# PROBLEM SET:
[1] In the text on Stafford's Pea Museum, what reason is given for the town council's schemes in the early 1980's? Answer in one to three sentences.
[2] Extend the passage about Stafford's Pea Museum, starting after its last sentence.

# EXCERPT PROVIDED:
···

The Pea Museum, for those of you unaware of this period in Stafford's rich and vibrant history pays homage to those wild and crazy days of the early 1980's when the town council which was led by the Monster raving Looney Party tried numerous schemes to raise the profile of the town following the decline of the shoe industry.
They came up with a plan that would forever link the town to that most famous of foods, the humble petit pois.
An anthem was written for the town by local resident Derek Holt, of Climax Blues Band fame, which included lyrics such as 'Come to Stafford where we eat peas' and 'Come to Stafford where we eat peas a lot'. Statues of famous people enjoying peas were commissioned including Bryan Ferry and the Delai Lama and Delia Smith was invited to give pea cooking lessons at Stafford College. Children in local schools were encouraged to make pea-per mache sculptures and there was even a scheme to build a new shopping centre made entirely out of peas.

···

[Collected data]
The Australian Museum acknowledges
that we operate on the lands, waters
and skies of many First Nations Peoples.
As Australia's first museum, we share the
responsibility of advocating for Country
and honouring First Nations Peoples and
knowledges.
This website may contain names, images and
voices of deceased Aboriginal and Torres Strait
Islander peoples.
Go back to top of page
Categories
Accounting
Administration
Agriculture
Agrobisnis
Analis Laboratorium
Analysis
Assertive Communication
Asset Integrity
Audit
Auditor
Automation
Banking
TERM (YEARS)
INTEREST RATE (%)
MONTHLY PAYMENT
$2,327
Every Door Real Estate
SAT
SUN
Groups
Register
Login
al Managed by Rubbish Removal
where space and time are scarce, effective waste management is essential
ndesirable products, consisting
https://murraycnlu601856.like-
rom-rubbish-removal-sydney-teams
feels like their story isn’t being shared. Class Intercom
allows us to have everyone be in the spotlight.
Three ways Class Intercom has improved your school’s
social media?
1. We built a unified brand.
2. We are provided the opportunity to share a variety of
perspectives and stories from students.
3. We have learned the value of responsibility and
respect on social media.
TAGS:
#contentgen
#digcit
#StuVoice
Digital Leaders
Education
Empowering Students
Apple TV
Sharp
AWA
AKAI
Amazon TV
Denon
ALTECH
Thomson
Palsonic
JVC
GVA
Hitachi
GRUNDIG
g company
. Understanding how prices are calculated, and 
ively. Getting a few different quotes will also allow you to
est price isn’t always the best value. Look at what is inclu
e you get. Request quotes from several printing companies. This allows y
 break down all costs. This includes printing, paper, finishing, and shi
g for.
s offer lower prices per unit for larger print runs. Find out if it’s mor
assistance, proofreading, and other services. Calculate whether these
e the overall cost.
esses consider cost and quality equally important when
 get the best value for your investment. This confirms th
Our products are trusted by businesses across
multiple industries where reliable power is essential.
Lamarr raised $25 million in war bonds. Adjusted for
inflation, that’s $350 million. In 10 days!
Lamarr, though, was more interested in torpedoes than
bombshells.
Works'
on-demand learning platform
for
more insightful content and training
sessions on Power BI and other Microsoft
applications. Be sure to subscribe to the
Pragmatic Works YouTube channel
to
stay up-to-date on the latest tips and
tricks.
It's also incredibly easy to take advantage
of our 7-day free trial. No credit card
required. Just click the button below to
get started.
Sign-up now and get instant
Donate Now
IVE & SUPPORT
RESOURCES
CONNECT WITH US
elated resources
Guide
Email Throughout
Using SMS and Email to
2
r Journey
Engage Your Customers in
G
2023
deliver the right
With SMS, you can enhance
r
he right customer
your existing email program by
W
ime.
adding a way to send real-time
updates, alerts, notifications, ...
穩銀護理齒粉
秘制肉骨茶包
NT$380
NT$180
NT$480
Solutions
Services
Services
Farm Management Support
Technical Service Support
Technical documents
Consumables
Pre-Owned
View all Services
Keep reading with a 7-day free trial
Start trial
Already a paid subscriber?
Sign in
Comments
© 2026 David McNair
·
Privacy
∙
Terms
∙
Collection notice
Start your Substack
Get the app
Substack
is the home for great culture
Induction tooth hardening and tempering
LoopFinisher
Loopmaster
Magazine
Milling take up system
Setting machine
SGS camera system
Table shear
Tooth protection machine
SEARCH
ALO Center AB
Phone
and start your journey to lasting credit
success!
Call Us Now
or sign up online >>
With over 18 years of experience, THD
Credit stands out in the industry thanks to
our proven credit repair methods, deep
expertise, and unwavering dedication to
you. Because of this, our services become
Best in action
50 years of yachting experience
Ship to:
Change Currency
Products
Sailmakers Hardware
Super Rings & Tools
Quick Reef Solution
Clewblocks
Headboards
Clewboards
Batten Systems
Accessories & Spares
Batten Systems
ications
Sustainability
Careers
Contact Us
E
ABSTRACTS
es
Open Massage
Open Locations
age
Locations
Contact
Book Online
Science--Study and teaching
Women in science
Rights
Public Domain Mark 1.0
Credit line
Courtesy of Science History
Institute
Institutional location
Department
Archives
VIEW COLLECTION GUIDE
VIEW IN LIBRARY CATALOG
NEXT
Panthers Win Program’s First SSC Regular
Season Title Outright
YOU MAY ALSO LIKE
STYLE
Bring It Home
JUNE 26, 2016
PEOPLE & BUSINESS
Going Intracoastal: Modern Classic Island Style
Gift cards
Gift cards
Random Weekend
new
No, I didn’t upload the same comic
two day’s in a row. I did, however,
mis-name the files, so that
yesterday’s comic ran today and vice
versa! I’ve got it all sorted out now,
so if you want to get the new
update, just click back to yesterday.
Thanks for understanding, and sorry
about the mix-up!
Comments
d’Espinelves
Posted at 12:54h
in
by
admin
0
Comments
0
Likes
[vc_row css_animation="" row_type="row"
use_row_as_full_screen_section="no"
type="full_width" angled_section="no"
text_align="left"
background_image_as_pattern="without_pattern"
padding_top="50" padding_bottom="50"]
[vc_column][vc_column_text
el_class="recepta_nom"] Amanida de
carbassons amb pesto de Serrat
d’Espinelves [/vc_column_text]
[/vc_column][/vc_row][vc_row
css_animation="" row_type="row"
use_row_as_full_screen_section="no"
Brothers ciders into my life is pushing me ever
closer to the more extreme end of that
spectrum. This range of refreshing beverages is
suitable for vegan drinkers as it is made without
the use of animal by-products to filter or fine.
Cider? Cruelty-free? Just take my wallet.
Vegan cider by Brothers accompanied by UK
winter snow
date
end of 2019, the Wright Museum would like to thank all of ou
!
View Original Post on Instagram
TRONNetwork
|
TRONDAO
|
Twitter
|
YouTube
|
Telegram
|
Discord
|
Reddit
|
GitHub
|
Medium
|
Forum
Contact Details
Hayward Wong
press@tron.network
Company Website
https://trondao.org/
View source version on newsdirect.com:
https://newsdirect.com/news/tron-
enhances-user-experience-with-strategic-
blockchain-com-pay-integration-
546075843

···

# TASK RESPONSES:
[1] The council, led by the Monster raving Looney Party, wanted to raise the profile of Stafford after the decline of the shoe industry. To do this, it planned to link the town permanently with the petit pois.

[2]
The impact that this had on Stafford's economy is still felt today and the tragedy that occurred when the pea-constructed shopping centre collapsed bruising several visiting MP's led to Tom Jones denying any links with the town and effecting a Welsh accent that he uses even now.
I love the museum but think that they should include more exhibits - they have 2.
Outside of the Shire Hall you can find many pubs, some of which are independent of the large breweries including the Bank House, Joxer Brady's, The Hanging Thatcher and Bernard's Wine Bar (specializing in home brew and turnip soup).
For the dedicated shopper Stafford can offer Estate Agents, Banks, Building Societies, Book Makers, Charity Shops, Cafes, Cake Shops, Letting Agents and quite literally 6 other shops.
With a confusing road system, lack of parking, over-zealous traffic wardens and occasional pedestrian areas (depending on the phases of the moon) it's an ideal place to visit on foot and as it's only £6 pounds to take the train from London it's not unusual (sorry, Tom) to find denizens of the Capital milling about in Poundland, Boots the Chemist, Mr Chatsworths Unusual Balloon Emporium and The Works, marveling at the quaintness of the town.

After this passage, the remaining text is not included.